EXERCISE GOAL >>
Gather each line containing the string "darulmaarif" from these entries.

[Extracted page text data]
····················

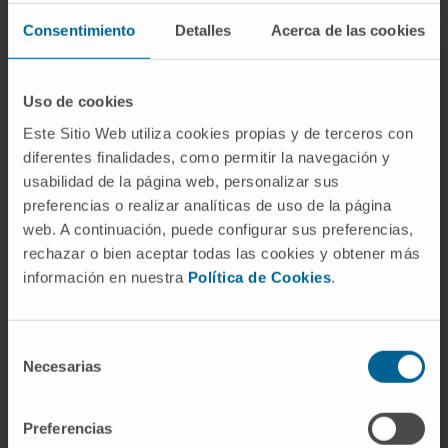
Consentimiento
Detalles
Acerca de las cookies
Results indicated that a few material-scaffold
geometry combinations present potential for
excellent cell viability as well as for an
Uso de cookies
enhance of the chondrogenic properties of
Este Sitio Web utiliza cookies propias y de terceros con
the cells, hence suggesting their suitability for
diferentes finalidades, como permitir la navegación y
CTE applications.
usabilidad de la página web, personalizar sus
preferencias o realizar analíticas de uso de la página
CITA DEL ARTÍCULO
Biomed Mater. 2022
web. A continuación, puede configurar sus preferencias,
Jun 14. doi: 10.1088/1748-605X/ac78b7
rechazar o bien aceptar todas las cookies y obtener más
información en nuestra
Política de Cookies
.
VER PUBLICACIÓN EN PUBMED
Selección
Necesarias
de
consentimiento
Preferencias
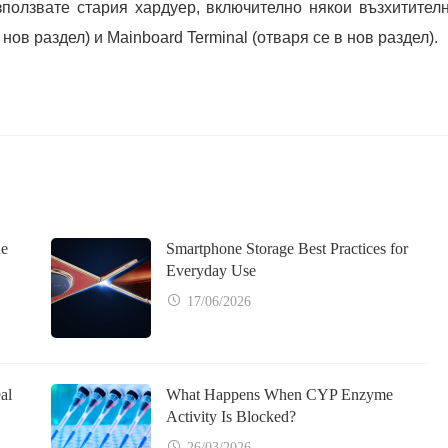
зползвате стария хардуер, включително някои възхитител
нов раздел) и Mainboard Terminal (отваря се в нов раздел).
ne
Smartphone Storage Best Practices for
Everyday Use
17/06/2026
al
What Happens When CYP Enzyme
Activity Is Blocked?
26/03/2026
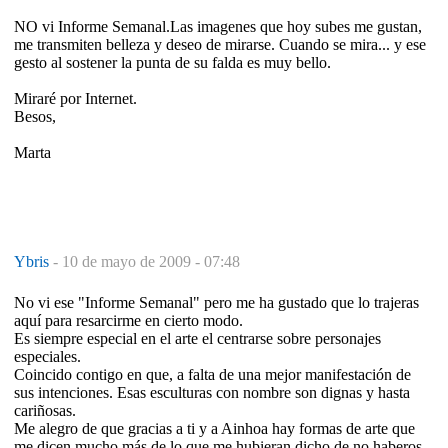
NO vi Informe Semanal.Las imagenes que hoy subes me gustan,
me transmiten belleza y deseo de mirarse. Cuando se mira... y ese
gesto al sostener la punta de su falda es muy bello.
Miraré por Internet.
Besos,
Marta
Ybris
-
10 de mayo de 2009 - 07:48
No vi ese "Informe Semanal" pero me ha gustado que lo trajeras
aquí para resarcirme en cierto modo.
Es siempre especial en el arte el centrarse sobre personajes
especiales.
Coincido contigo en que, a falta de una mejor manifestación de
sus intenciones. Esas esculturas con nombre son dignas y hasta
cariñosas.
Me alegro de que gracias a ti y a Ainhoa hay formas de arte que
me dicen mucho más de lo que me hubieran dicho de no haberos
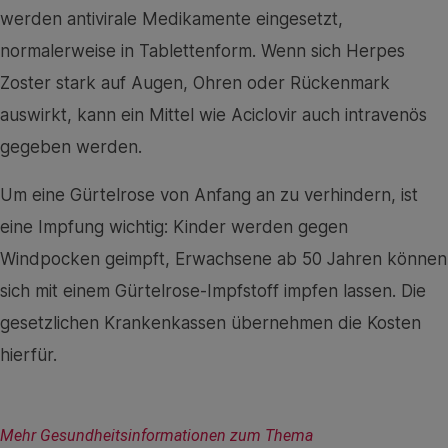
werden antivirale Medikamente eingesetzt,
normalerweise in Tablettenform. Wenn sich Herpes
Zoster stark auf Augen, Ohren oder Rückenmark
auswirkt, kann ein Mittel wie Aciclovir auch intravenös
gegeben werden.
Um eine Gürtelrose von Anfang an zu verhindern, ist
eine Impfung wichtig: Kinder werden gegen
Windpocken geimpft, Erwachsene ab 50 Jahren können
sich mit einem Gürtelrose-Impfstoff impfen lassen. Die
gesetzlichen Krankenkassen übernehmen die Kosten
hierfür.
Mehr Gesundheitsinformationen zum Thema 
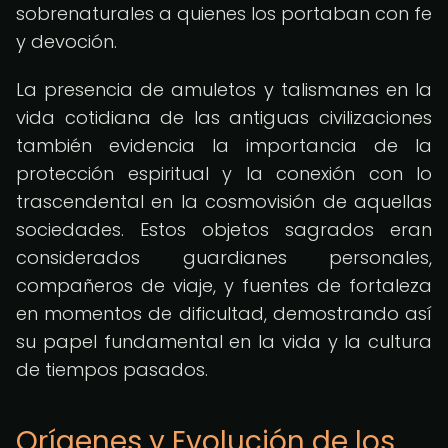
sobrenaturales a quienes los portaban con fe
y devoción.
La presencia de amuletos y talismanes en la
vida cotidiana de las antiguas civilizaciones
también evidencia la importancia de la
protección espiritual y la conexión con lo
trascendental en la cosmovisión de aquellas
sociedades. Estos objetos sagrados eran
considerados guardianes personales,
compañeros de viaje, y fuentes de fortaleza
en momentos de dificultad, demostrando así
su papel fundamental en la vida y la cultura
de tiempos pasados.
Orígenes y Evolución de los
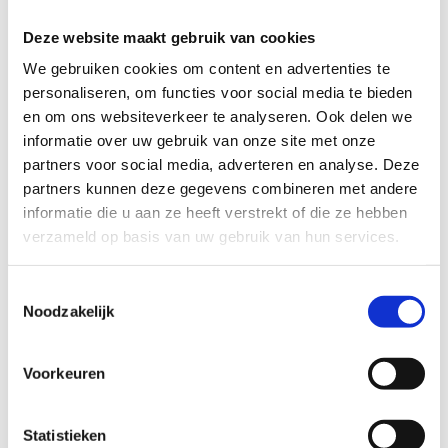
Het UZA en Atlas Copco en de betrokken gemeenten en steden
Deze website maakt gebruik van cookies
(Kontich, Aartselaar, District Wilrijk, Edegem) sloegen de
We gebruiken cookies om content en advertenties te
handen in elkaar voor de ontwikkeling van deze loopbaan.
personaliseren, om functies voor social media te bieden
Er is een combinatie van zowel mooie stukjes natuur als
en om ons websiteverkeer te analyseren. Ook delen we
dorpskernen, en er werden zelfs stukken met een industrieel
informatie over uw gebruik van onze site met onze
karakter in opgenomen.
partners voor social media, adverteren en analyse. Deze
partners kunnen deze gegevens combineren met andere
De loopbaan bestaat bij voorkeur uit verschillende lussen van
informatie die u aan ze heeft verstrekt of die ze hebben
verschillende afstanden:
verzameld op basis van uw gebruik van hun services.
Loopbaanonderbreking: groene lus van 4 km.
Baanbreker: blauwe lus van 5,2 km.
Toestemmingsselectie
Burn-out: rode lus van 8 km.
Noodzakelijk
Er zijn 3 startborden voorzien (aan het UZA, aan de sporthal
Voorkeuren
van Aartselaar en op het grondgebied van Atlas Copco).
Startplaatsen
Statistieken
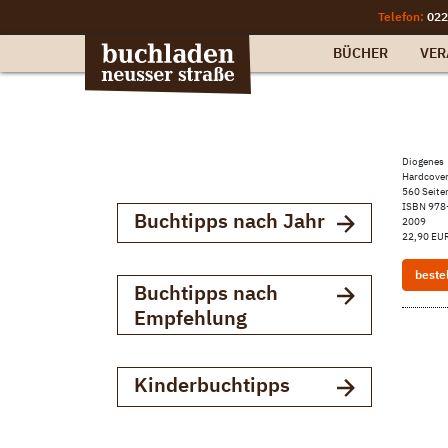
Telefon:
022
BÜCHER
VER
Diogenes
Hardcover
560 Seite
ISBN 978
Buchtipps nach Jahr
2009
22,90 EUR
beste
Buchtipps nach
Empfehlung
Kinderbuchtipps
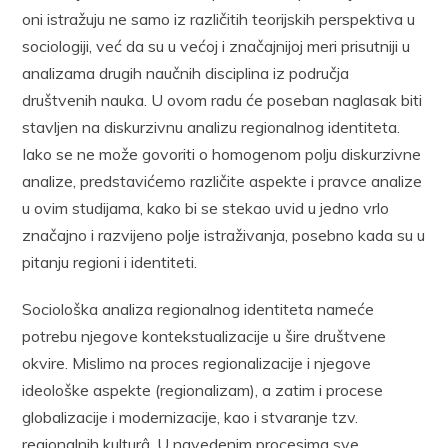
oni istražuju ne samo iz različitih teorijskih perspektiva u
sociologiji, već da su u većoj i značajnijoj meri prisutniji u
analizama drugih naučnih disciplina iz područja
društvenih nauka. U ovom radu će poseban naglasak biti
stavljen na diskurzivnu analizu regionalnog identiteta.
Iako se ne može govoriti o homogenom polju diskurzivne
analize, predstavićemo različite aspekte i pravce analize
u ovim studijama, kako bi se stekao uvid u jedno vrlo
značajno i razvijeno polje istraživanja, posebno kada su u
pitanju regioni i identiteti.
Sociološka analiza regionalnog identiteta nameće
potrebu njegove kontekstualizacije u šire društvene
okvire. Mislimo na proces regionalizacije i njegove
ideološke aspekte (regionalizam), a zatim i procese
globalizacije i modernizacije, kao i stvaranje tzv.
regionalnih kulturâ. U navedenim procesima sve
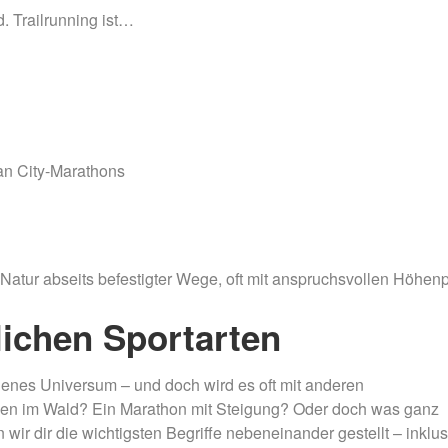
. Trailrunning ist…
an City-Marathons
 Natur abseits befestigter Wege, oft mit anspruchsvollen Höhenpr
lichen Sportarten
igenes Universum – und doch wird es oft mit anderen
oggen im Wald? Ein Marathon mit Steigung? Oder doch was ganz
wir dir die wichtigsten Begriffe nebeneinander gestellt – inklus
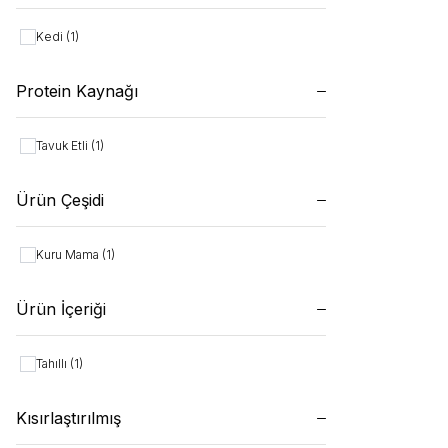
Kedi
(1)
Protein Kaynağı
Tavuk Etli
(1)
Ürün Çeşidi
Kuru Mama
(1)
Ürün İçeriği
Tahıllı
(1)
Kısırlaştırılmış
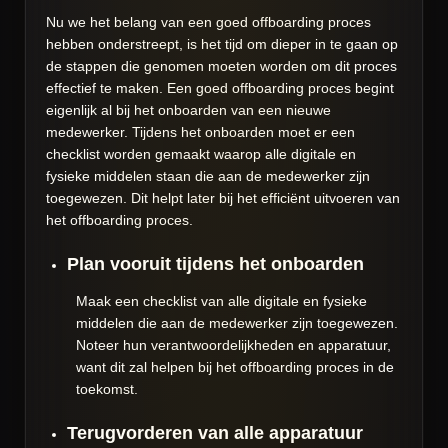
Nu we het belang van een goed offboarding proces
hebben onderstreept, is het tijd om dieper in te gaan op
de stappen die genomen moeten worden om dit proces
effectief te maken. Een goed offboarding proces begint
eigenlijk al bij het onboarden van een nieuwe
medewerker. Tijdens het onboarden moet er een
checklist worden gemaakt waarop alle digitale en
fysieke middelen staan die aan de medewerker zijn
toegewezen. Dit helpt later bij het efficiënt uitvoeren van
het offboarding proces.
Plan vooruit tijdens het onboarden
Maak een checklist van alle digitale en fysieke
middelen die aan de medewerker zijn toegewezen.
Noteer hun verantwoordelijkheden en apparatuur,
want dit zal helpen bij het offboarding proces in de
toekomst.
Terugvorderen van alle apparatuur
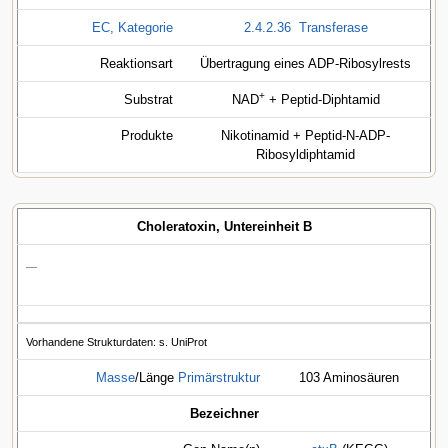
EC, Kategorie
2.4.2.36
Transferase
Reaktionsart
Übertragung eines ADP-Ribosylrests
+
Substrat
NAD
+ Peptid-Diphtamid
Produkte
Nikotinamid + Peptid-N-ADP-
Ribosyldiphtamid
Choleratoxin, Untereinheit B
—
Vorhandene Strukturdaten: s. UniProt
Masse
/Länge
Primärstruktur
103 Aminosäuren
Bezeichner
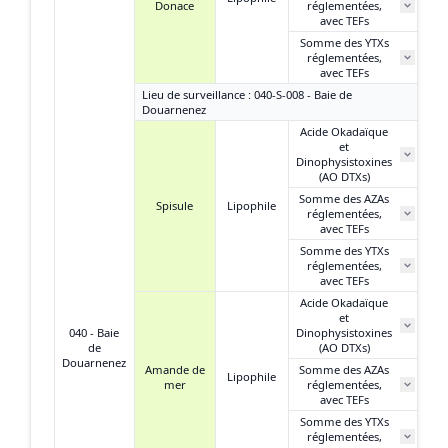
Donace
réglementées,
N
avec TEFs
Somme des YTXs
réglementées,
N
avec TEFs
Lieu de surveillance : 040-S-008 - Baie de
Douarnenez
Acide Okadaïque
et
3
Dinophysistoxines
(AO DTXs)
Somme des AZAs
Spisule
Lipophile
réglementées,
N
avec TEFs
Somme des YTXs
réglementées,
N
avec TEFs
Acide Okadaïque
et
4
040 - Baie
Dinophysistoxines
de
(AO DTXs)
Douarnenez
Amande de
Somme des AZAs
Lipophile
mer
réglementées,
N
avec TEFs
Somme des YTXs
réglementées,
N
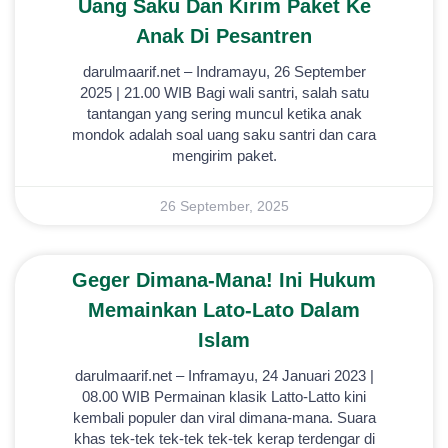
Uang Saku Dan Kirim Paket Ke
Anak Di Pesantren
darulmaarif.net – Indramayu, 26 September
2025 | 21.00 WIB Bagi wali santri, salah satu
tantangan yang sering muncul ketika anak
mondok adalah soal uang saku santri dan cara
mengirim paket.
26 September, 2025
Geger Dimana-Mana! Ini Hukum
Memainkan Lato-Lato Dalam
Islam
darulmaarif.net – Inframayu, 24 Januari 2023 |
08.00 WIB Permainan klasik Latto-Latto kini
kembali populer dan viral dimana-mana. Suara
khas tek-tek tek-tek tek-tek kerap terdengar di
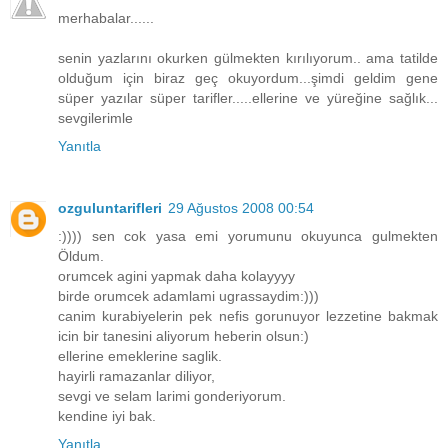
merhabalar......
senin yazlarını okurken gülmekten kırılıyorum.. ama tatilde
olduğum için biraz geç okuyordum...şimdi geldim gene
süper yazılar süper tarifler.....ellerine ve yüreğine sağlık...
sevgilerimle
Yanıtla
ozguluntarifleri
29 Ağustos 2008 00:54
:)))) sen cok yasa emi yorumunu okuyunca gulmekten
Öldum.
orumcek agini yapmak daha kolayyyy
birde orumcek adamlami ugrassaydim:)))
canim kurabiyelerin pek nefis gorunuyor lezzetine bakmak
icin bir tanesini aliyorum heberin olsun:)
ellerine emeklerine saglik.
hayirli ramazanlar diliyor,
sevgi ve selam larimi gonderiyorum.
kendine iyi bak.
Yanıtla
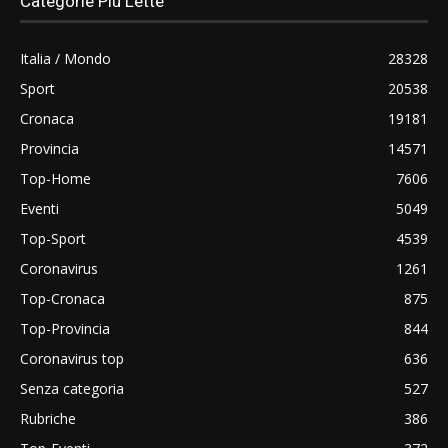
Categorie Più Lette
Italia / Mondo
28328
Sport
20538
Cronaca
19181
Provincia
14571
Top-Home
7606
Eventi
5049
Top-Sport
4539
Coronavirus
1261
Top-Cronaca
875
Top-Provincia
844
Coronavirus top
636
Senza categoria
527
Rubriche
386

····················

RESPONSE TO THE EXERCISE >>
darulmaarif.net – Indramayu, 26 September
darulmaarif.net – Inframayu, 24 Januari 2023 |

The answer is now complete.